Mit dem "Guardian" sprach sie offen über die Höhen und Tiefen in ihrer Ehe.

Alecia Moore - besser bekannt als "Pink" - hat mit der britischen Tageszeitung "Guardian" ein ehrliches Interview über die Höhen und Tiefen in ihrer Ehe geführt.

Pink erhielt kürzlich den MTV Vanguard Award - einer der Preise, die nur an absolute Pop-Größen vergeben werden. Für ihre starke feministische Rede, in der sie über ihre Tochter und Selbstzweifel redete, wurde sie im Netz gefeiert.
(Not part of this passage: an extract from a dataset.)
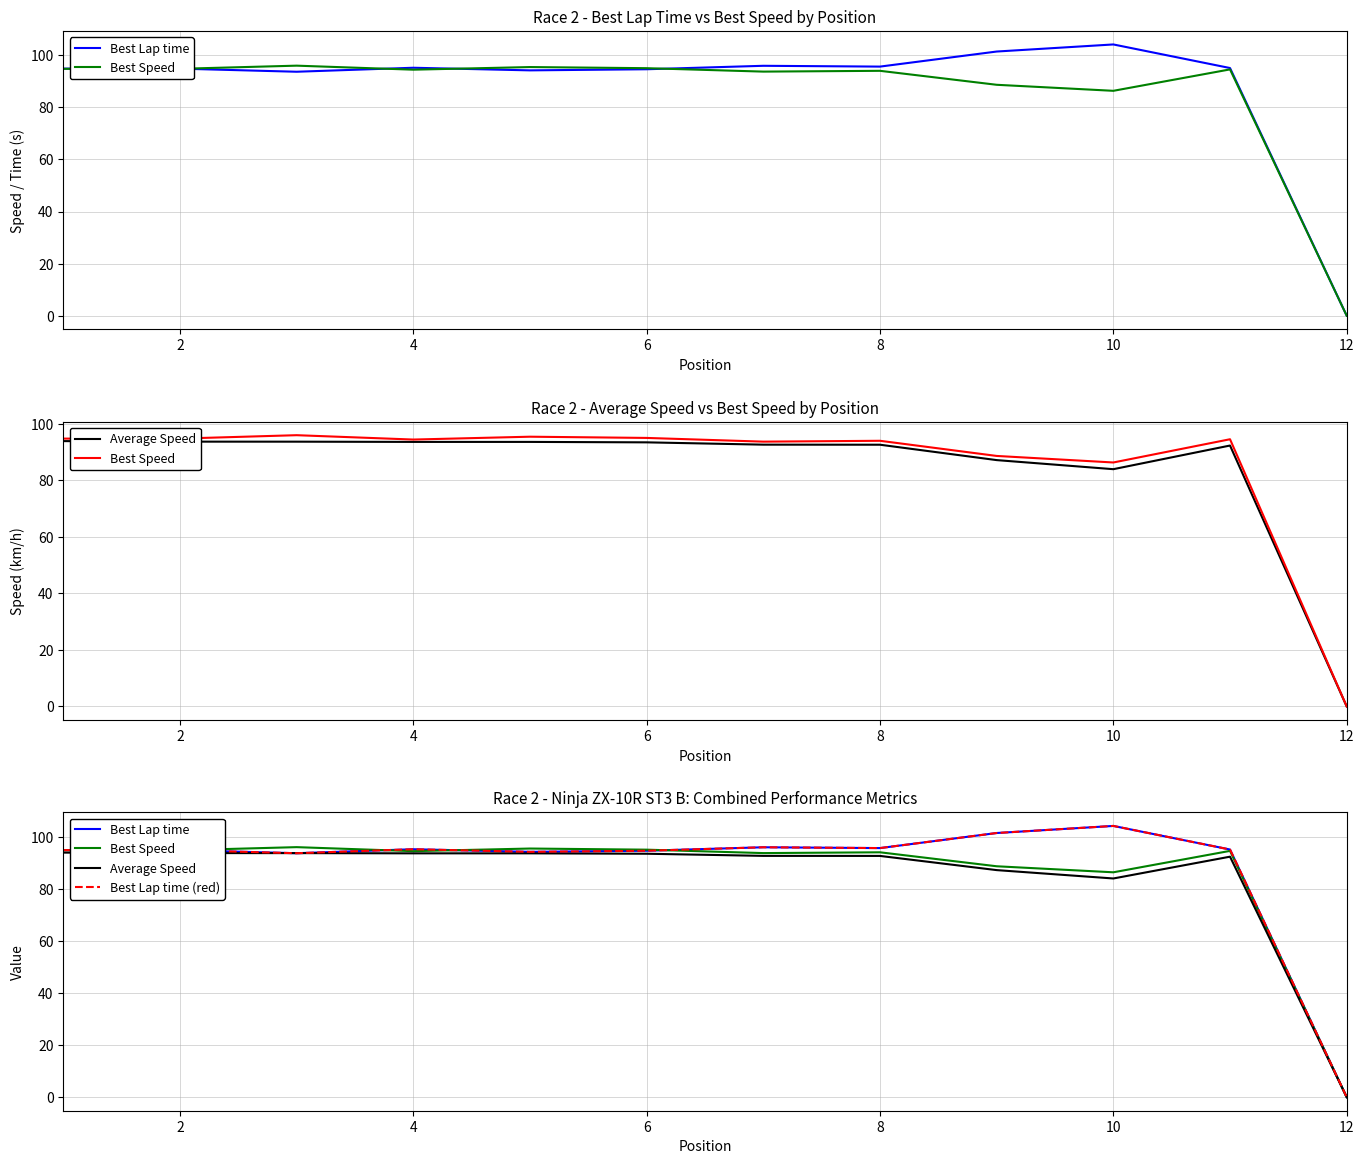

How many series are shown in this chart?

4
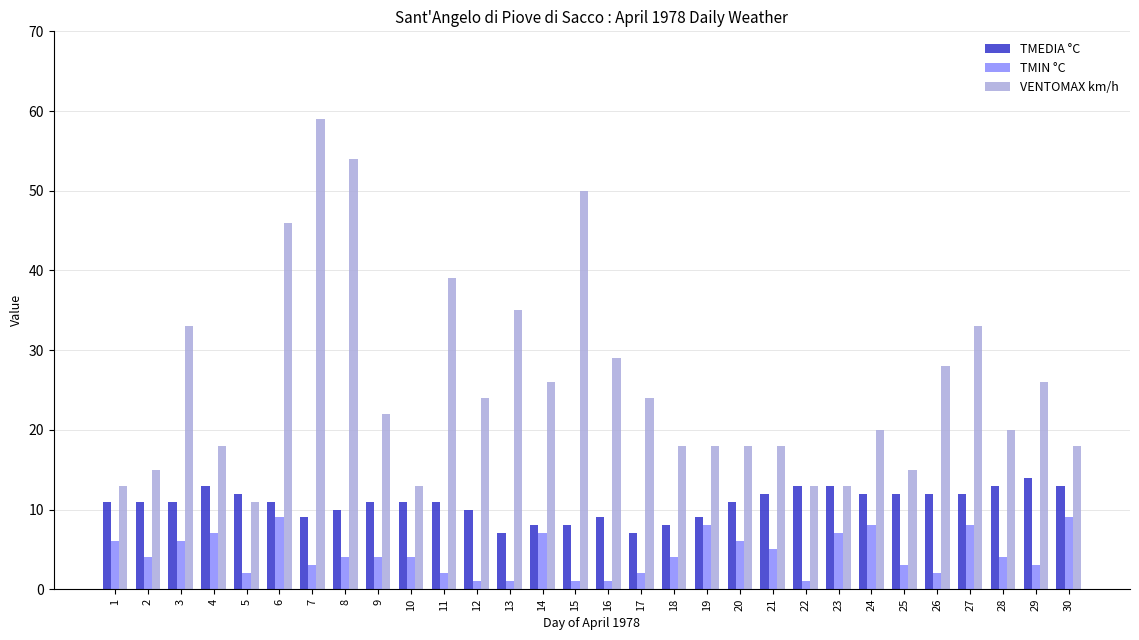

What are all the series names shown in the legend?

TMEDIA °C, TMIN °C, VENTOMAX km/h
In ihrem nun erscheinenden siebten Album ("Beautiful Trauma") beschäftigt sich Pink mit Beziehungsproblemen und den Anforderungen, die an Paare und an sie als Frau gestellt werden. Sie hat mit ihrem Ehemann Carey Hart schwierige Zeiten durchlebt - auch solche, in denen sie ein Jahr lang keinen Sex hatten. "Monogamie ist harte Arbeit. Aber man arbeitet daran und dann ist es wieder gut", sagte Pink gegenüber dem Guardian. Das Paar ist seit elf Jahren verheiratet. Im vergangenen Jahr wurde ihr gemeinsamer Sohn Jameson geboren.

"Wir haben überhaupt nichts gemeinsam"

Die erfolgreiche Sängerin redete offen über etwas, das wohl alle aus ihren Beziehungen kennen. "Er ist der aufmerksamste, konsequenteste und beständigste Mann...er ist ein Felsen", lobt sie ihren Mann. Dann aber hätte sie wieder Zweifel: "Und dann sehe ich ihn an und denke mir: Ich konnte dich noch nie leiden. Es gibt nichts, was ich an dir mag. Wir haben überhaupt nichts gemeinsam. Dann, zwei Wochen später, laufen die Dinge wieder so gut." Wichtig sei nur, dranzubleiben und Arbeit hineinzustecken - weil Liebe eben nicht einfach ist.

2017 MTV Video Music Awards - Red Carpet

Mittlerweile ist Pink längst ein Vorbild für junge Frauen weltweit - eine Rolle, die sie nicht immer hatte. "Die Eltern anderer Kinder wollten nie, dass ich zu Besuch komme", sagte Pink über ihre Kindheit, in der sie immer als "Problemkind" gesehen wurde. Und fügte hinzu: "Wie die Zeiten sich ändern."